Nous admettrons qu’il parle d’un triangle quelconque, complètement donné, et d’un cercle, également donné, qu’il trace concurremment sur le sable. Voulant inscrire le triangle dans le cercle, il commence par y inscrire un des côtés, τὴν δοθεῖσαν αὐτοῦ γραμμὴν, que nous appellerons la base.

Cette inscription est toujours possible, pourvu que cette base soit inférieure au diamètre, condition évidente à priori et qu’il était réellement inutile d’exprimer.

Cela posé, la condition nécessaire et suffisante pour l’inscription est que l’angle au sommet du triangle opposé à la base soit égal à l’un de ceux qui ont pour mesure la moitié de l’un des arcs interceptés, et en particulier à l’angle de la base inscrite avec la circonférence du cercle, ce qu’Euclide appelle l’angle du segment[1].

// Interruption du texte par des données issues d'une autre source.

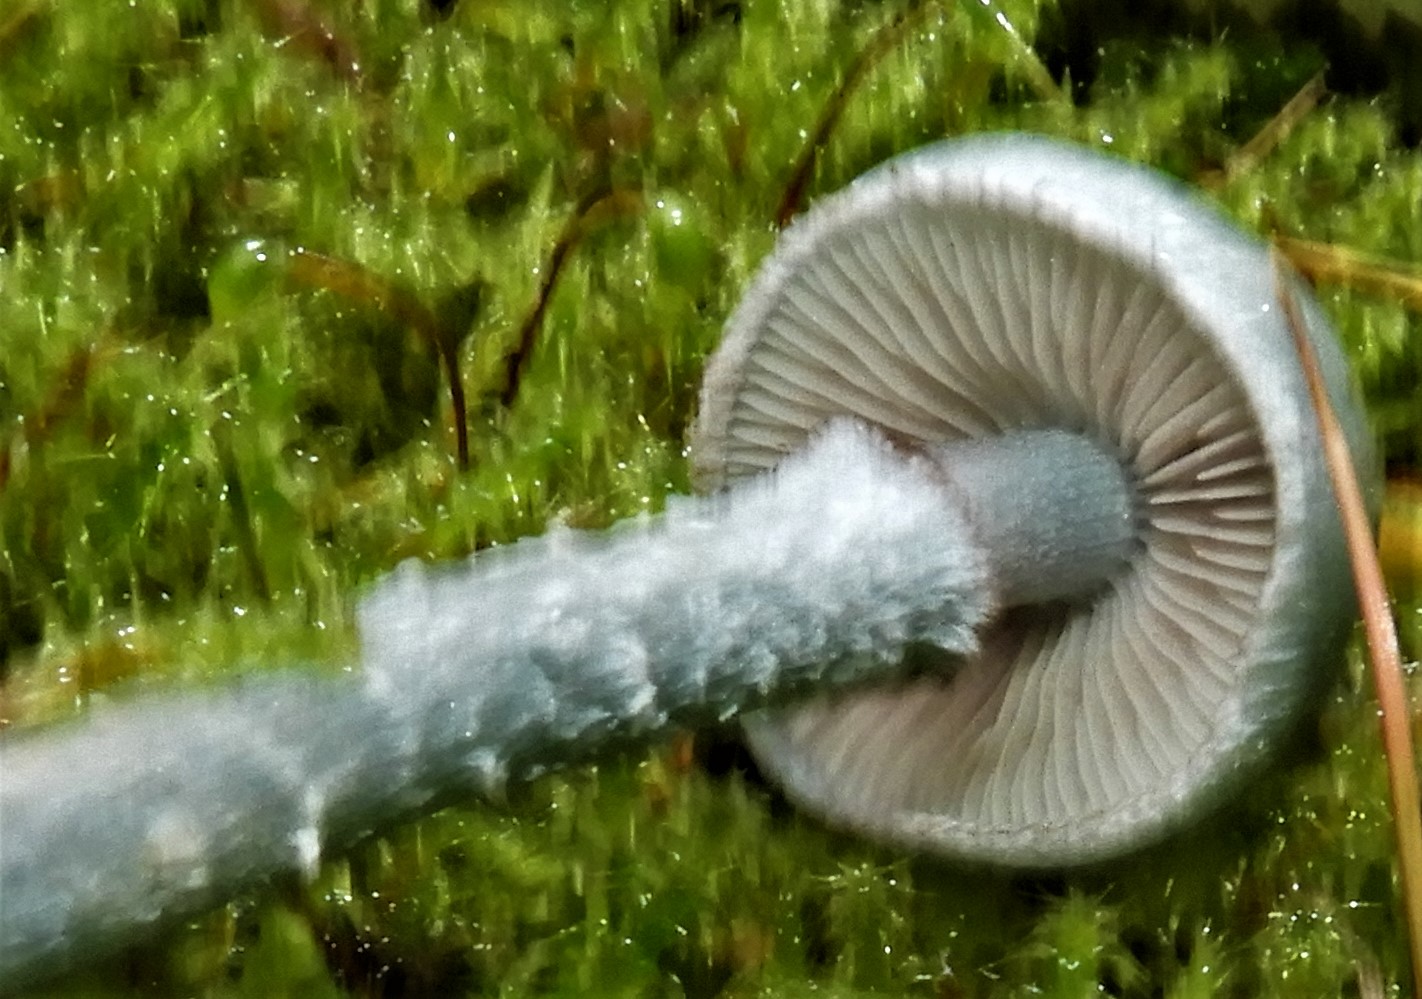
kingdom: Fungi
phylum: Basidiomycota
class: Agaricomycetes
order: Agaricales
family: Strophariaceae
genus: Stropharia
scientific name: Stropharia cyanea
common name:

Il n’est pas besoin d’être très-versé en géométrie pour reconnaître que cette condition est la première qui se présente à l’esprit. C’est d’ailleurs celle qu’on tirerait immédiatement du texte, si l’on pouvait donner à χωρίον le sens d’angle, ou si on lisait γωνιδίον par exemple.

Il suffit de traduire littéralement :

« Si cet angle (Socrate le montre évidemment sur la figure tracée, et ses indications corrigent ce que son langage a de peu précis) est tel qu’à côté de la ligne donnée, par laquelle on le sous-tend, il manque (pour aller jusqu’à la circonférence du cercle) un angle précisément tel que le sous-tendu lui-même…[2]. »

V. Nous ne proposerons pas, au lieu de χωρίον, une leçon d’un hellénisme douteux ; τοῦτο τὸ χωρίον se rapporte d’ailleurs nettement au τόδε τὸ χωρίον τρίγωνον qui le précède.

Il faut donc admettre, dans le langage de Platon, une certaine confusion entre la notion d’angle et celle de triangle ; ou, en d’autres termes, qu’il aura parlé suivant la définition vicieuse :

« Un angle est l’espace compris entre deux lignes qui se coupent. »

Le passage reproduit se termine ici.